謝宴雖然奇怪,可這會兒他心里也沒底,阮帝這是什么意思?他不會真的相信徐太醫(yī)的話覺得他有喜了吧?這、這怎么可能的事?
可這時候他腦子亂糟糟的,也沒說別的,只能皺著眉聽阮帝深吸一口氣,開始詢問徐太醫(yī),“你確定貴妃這是喜脈?不要說好像,只單看脈象,朕信你的醫(yī)術(shù)。”
徐太醫(yī)額頭上還有冷汗,皇上的話讓他太過詫異以至于大著膽子沒忍住抬頭看了眼,等對上皇上的目光,確定里頭沒有怒意,甚至很是冷靜,徐太醫(yī)匪夷所思,稀奇了,皇上這是……信他的話?
大概是有了底氣,徐太醫(yī)穩(wěn)了穩(wěn)心神,把自己診出的結(jié)果說了出來:“皇上,娘娘這脈象的確是喜脈,已經(jīng)有月余。”

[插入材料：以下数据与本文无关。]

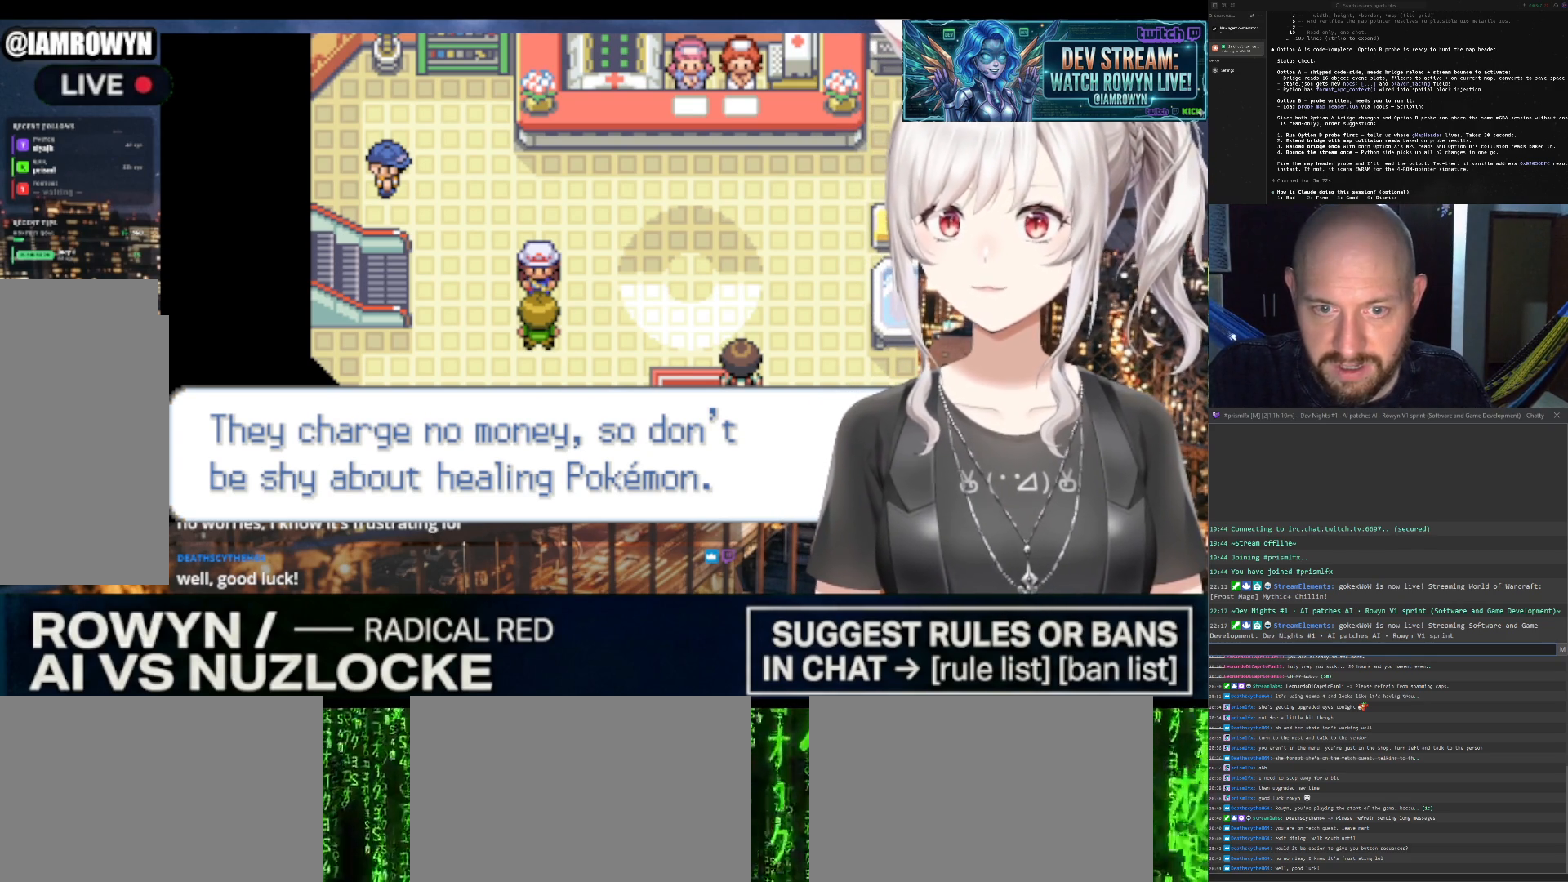
{"buttons": ["A"], "events": []}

阮晟沉默下來,這樣算一算,那就是頭一次他出宮去李家,回宮遇到雷劈被綁走被下藥那次,沒想到第一次就……
阮晟這會兒意識到是真的,反倒是有些莫名,他腦海里那晚隱約還記得的畫面,面色有些發(fā)熱,只是很快,一種可能性涌上心頭,年幼時母后看到他變成龍時驚恐尖叫出聲的畫面涌入腦海,讓他一張臉白得嚇人。
如果謝宴有喜是真的,那他肚子里有沒有可能……也是龍?
他甚至想到這段時日謝宴的異樣,因為謝宴是男子他從未往有喜上頭來想,可如今有這么一個前提,仔細想想他的不對勁,午膳那一頓并不想吃,而晚膳卻很正常。
午膳那一頓,是不是因為有喜產(chǎn)生了影響?
可按照謝宴的胃口,不可能只吃正常的飯量。